§ **TASK INSTRUCTIONS**: What is needed is an exact printout of all the data.

§ **DATA SECTION**:
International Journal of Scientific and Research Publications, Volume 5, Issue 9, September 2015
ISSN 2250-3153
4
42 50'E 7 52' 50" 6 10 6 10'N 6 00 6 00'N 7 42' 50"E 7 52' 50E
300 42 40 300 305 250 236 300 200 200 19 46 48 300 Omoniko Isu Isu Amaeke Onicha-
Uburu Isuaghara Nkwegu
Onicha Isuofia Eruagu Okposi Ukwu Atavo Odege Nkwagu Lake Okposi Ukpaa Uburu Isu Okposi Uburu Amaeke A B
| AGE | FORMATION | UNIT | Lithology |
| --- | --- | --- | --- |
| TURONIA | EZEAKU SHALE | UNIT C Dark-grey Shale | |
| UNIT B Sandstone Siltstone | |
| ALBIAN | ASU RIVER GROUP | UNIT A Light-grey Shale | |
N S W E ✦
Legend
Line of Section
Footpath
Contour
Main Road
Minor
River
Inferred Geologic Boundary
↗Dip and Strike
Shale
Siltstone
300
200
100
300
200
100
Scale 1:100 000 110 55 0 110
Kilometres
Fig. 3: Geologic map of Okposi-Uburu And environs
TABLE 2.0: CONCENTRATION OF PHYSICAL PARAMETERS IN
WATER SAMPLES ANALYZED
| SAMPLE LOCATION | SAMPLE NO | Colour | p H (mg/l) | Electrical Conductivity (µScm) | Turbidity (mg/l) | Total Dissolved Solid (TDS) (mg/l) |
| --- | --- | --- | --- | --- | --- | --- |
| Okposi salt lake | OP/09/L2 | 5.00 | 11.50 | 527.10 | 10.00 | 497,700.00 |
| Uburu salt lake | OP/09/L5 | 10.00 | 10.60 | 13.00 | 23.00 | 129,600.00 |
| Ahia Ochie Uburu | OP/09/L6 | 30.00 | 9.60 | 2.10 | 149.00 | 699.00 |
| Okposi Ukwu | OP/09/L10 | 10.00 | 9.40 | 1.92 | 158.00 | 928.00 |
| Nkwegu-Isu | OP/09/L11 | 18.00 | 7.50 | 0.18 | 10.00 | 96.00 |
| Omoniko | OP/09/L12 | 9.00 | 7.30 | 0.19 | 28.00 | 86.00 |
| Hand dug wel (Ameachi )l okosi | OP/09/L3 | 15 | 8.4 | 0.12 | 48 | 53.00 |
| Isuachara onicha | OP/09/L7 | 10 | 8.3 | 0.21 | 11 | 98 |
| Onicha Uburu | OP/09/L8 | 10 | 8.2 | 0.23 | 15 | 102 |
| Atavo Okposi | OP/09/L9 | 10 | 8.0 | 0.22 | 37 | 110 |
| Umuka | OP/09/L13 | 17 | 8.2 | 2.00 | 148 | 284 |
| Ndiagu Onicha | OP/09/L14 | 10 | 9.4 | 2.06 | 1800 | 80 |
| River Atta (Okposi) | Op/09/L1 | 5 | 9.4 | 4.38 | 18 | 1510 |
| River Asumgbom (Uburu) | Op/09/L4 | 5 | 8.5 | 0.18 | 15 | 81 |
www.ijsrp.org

§ **WRITTEN SOLUTION**:
International Journal of Scientific and Research Publications, Volume 5, Issue 9, September 2015
ISSN 2250-3153
4
42 50'E 7 52' 50" 6 10 6 10'N 6 00 6 00'N 7 42' 50"E 7 52' 50E
300 42 40 300 305 250 236 300 200 200 19 46 48 300 Omoniko Isu Isu Amaeke Onicha-
Uburu Isuaghara Nkwegu
Onicha Isuofia Eruagu Okposi Ukwu Atavo Odege Nkwagu Lake Okposi Ukpaa Uburu Isu Okposi Uburu Amaeke A B
| AGE | FORMATION | UNIT | Lithology |
| --- | --- | --- | --- |
| TURONIA | EZEAKU SHALE | UNIT C Dark-grey Shale | |
| UNIT B Sandstone Siltstone | |
| ALBIAN | ASU RIVER GROUP | UNIT A Light-grey Shale | |
N S W E ✦
Legend
Line of Section
Footpath
Contour
Main Road
Minor
River
Inferred Geologic Boundary
↗Dip and Strike
Shale
Siltstone
300
200
100
300
200
100
Scale 1:100 000 110 55 0 110
Kilometres
Fig. 3: Geologic map of Okposi-Uburu And environs
TABLE 2.0: CONCENTRATION OF PHYSICAL PARAMETERS IN
WATER SAMPLES ANALYZED
| SAMPLE LOCATION | SAMPLE NO | Colour | p H (mg/l) | Electrical Conductivity (µScm) | Turbidity (mg/l) | Total Dissolved Solid (TDS) (mg/l) |
| --- | --- | --- | --- | --- | --- | --- |
| Okposi salt lake | OP/09/L2 | 5.00 | 11.50 | 527.10 | 10.00 | 497,700.00 |
| Uburu salt lake | OP/09/L5 | 10.00 | 10.60 | 13.00 | 23.00 | 129,600.00 |
| Ahia Ochie Uburu | OP/09/L6 | 30.00 | 9.60 | 2.10 | 149.00 | 699.00 |
| Okposi Ukwu | OP/09/L10 | 10.00 | 9.40 | 1.92 | 158.00 | 928.00 |
| Nkwegu-Isu | OP/09/L11 | 18.00 | 7.50 | 0.18 | 10.00 | 96.00 |
| Omoniko | OP/09/L12 | 9.00 | 7.30 | 0.19 | 28.00 | 86.00 |
| Hand dug wel (Ameachi )l okosi | OP/09/L3 | 15 | 8.4 | 0.12 | 48 | 53.00 |
| Isuachara onicha | OP/09/L7 | 10 | 8.3 | 0.21 | 11 | 98 |
| Onicha Uburu | OP/09/L8 | 10 | 8.2 | 0.23 | 15 | 102 |
| Atavo Okposi | OP/09/L9 | 10 | 8.0 | 0.22 | 37 | 110 |
| Umuka | OP/09/L13 | 17 | 8.2 | 2.00 | 148 | 284 |
| Ndiagu Onicha | OP/09/L14 | 10 | 9.4 | 2.06 | 1800 | 80 |
| River Atta (Okposi) | Op/09/L1 | 5 | 9.4 | 4.38 | 18 | 1510 |
| River Asumgbom (Uburu) | Op/09/L4 | 5 | 8.5 | 0.18 | 15 | 81 |
www.ijsrp.org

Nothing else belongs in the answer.